> _WORK ORDER_: As the answer, give a copy of each line below that includes the word "heat".

> _RECORDS PROVIDED_:
☆ ☆ ☆ ☆ ☆ ☆ ☆

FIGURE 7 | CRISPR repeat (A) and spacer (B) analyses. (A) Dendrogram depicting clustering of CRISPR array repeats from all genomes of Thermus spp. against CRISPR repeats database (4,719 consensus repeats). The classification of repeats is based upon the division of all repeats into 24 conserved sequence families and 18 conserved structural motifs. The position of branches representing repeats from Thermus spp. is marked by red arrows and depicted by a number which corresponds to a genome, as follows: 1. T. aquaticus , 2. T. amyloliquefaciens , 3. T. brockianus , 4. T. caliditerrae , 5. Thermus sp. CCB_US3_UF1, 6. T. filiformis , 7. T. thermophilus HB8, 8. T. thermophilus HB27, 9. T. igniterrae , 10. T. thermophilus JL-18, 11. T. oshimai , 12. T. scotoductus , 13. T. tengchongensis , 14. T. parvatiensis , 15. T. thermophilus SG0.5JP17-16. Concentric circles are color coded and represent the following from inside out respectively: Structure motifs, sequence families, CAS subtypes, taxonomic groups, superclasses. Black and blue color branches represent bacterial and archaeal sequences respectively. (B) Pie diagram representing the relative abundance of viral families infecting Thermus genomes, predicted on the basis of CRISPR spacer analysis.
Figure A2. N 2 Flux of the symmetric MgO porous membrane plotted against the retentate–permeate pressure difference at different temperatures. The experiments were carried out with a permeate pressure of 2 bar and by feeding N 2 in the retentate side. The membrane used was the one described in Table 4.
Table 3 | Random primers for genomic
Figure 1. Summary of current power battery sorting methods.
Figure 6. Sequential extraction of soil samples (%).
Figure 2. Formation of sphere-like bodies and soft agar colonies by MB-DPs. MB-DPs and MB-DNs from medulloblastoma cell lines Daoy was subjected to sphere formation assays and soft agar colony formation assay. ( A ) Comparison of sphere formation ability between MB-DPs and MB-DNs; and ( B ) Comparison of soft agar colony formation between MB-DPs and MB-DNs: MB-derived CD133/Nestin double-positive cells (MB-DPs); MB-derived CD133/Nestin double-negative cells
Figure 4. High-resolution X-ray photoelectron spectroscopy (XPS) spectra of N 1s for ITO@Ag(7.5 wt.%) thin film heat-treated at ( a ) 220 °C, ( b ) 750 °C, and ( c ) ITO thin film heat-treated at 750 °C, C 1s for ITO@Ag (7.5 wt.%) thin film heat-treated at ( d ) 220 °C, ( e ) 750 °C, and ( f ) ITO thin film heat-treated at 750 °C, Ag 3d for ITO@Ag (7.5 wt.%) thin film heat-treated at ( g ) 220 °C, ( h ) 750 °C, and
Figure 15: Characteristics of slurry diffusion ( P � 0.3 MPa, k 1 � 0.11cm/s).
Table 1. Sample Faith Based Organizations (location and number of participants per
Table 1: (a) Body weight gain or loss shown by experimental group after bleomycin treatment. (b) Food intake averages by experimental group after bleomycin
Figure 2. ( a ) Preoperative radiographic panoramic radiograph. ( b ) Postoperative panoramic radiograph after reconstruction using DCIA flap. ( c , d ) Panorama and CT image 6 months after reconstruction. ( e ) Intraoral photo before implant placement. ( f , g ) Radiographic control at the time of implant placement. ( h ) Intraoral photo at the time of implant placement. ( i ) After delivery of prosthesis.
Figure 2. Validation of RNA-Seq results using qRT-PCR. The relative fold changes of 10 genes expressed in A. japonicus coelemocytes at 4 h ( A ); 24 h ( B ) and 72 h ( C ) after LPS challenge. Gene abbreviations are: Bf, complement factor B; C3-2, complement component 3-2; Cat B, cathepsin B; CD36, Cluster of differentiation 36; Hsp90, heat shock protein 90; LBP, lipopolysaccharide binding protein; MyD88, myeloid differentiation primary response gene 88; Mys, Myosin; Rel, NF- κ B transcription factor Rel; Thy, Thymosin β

☆ ☆ ☆ ☆ ☆ ☆ ☆

> _YOUR RESPONSE_:
Figure 4. High-resolution X-ray photoelectron spectroscopy (XPS) spectra of N 1s for ITO@Ag(7.5 wt.%) thin film heat-treated at ( a ) 220 °C, ( b ) 750 °C, and ( c ) ITO thin film heat-treated at 750 °C, C 1s for ITO@Ag (7.5 wt.%) thin film heat-treated at ( d ) 220 °C, ( e ) 750 °C, and ( f ) ITO thin film heat-treated at 750 °C, Ag 3d for ITO@Ag (7.5 wt.%) thin film heat-treated at ( g ) 220 °C, ( h ) 750 °C, and
Figure 2. Validation of RNA-Seq results using qRT-PCR. The relative fold changes of 10 genes expressed in A. japonicus coelemocytes at 4 h ( A ); 24 h ( B ) and 72 h ( C ) after LPS challenge. Gene abbreviations are: Bf, complement factor B; C3-2, complement component 3-2; Cat B, cathepsin B; CD36, Cluster of differentiation 36; Hsp90, heat shock protein 90; LBP, lipopolysaccharide binding protein; MyD88, myeloid differentiation primary response gene 88; Mys, Myosin; Rel, NF- κ B transcription factor Rel; Thy, Thymosin β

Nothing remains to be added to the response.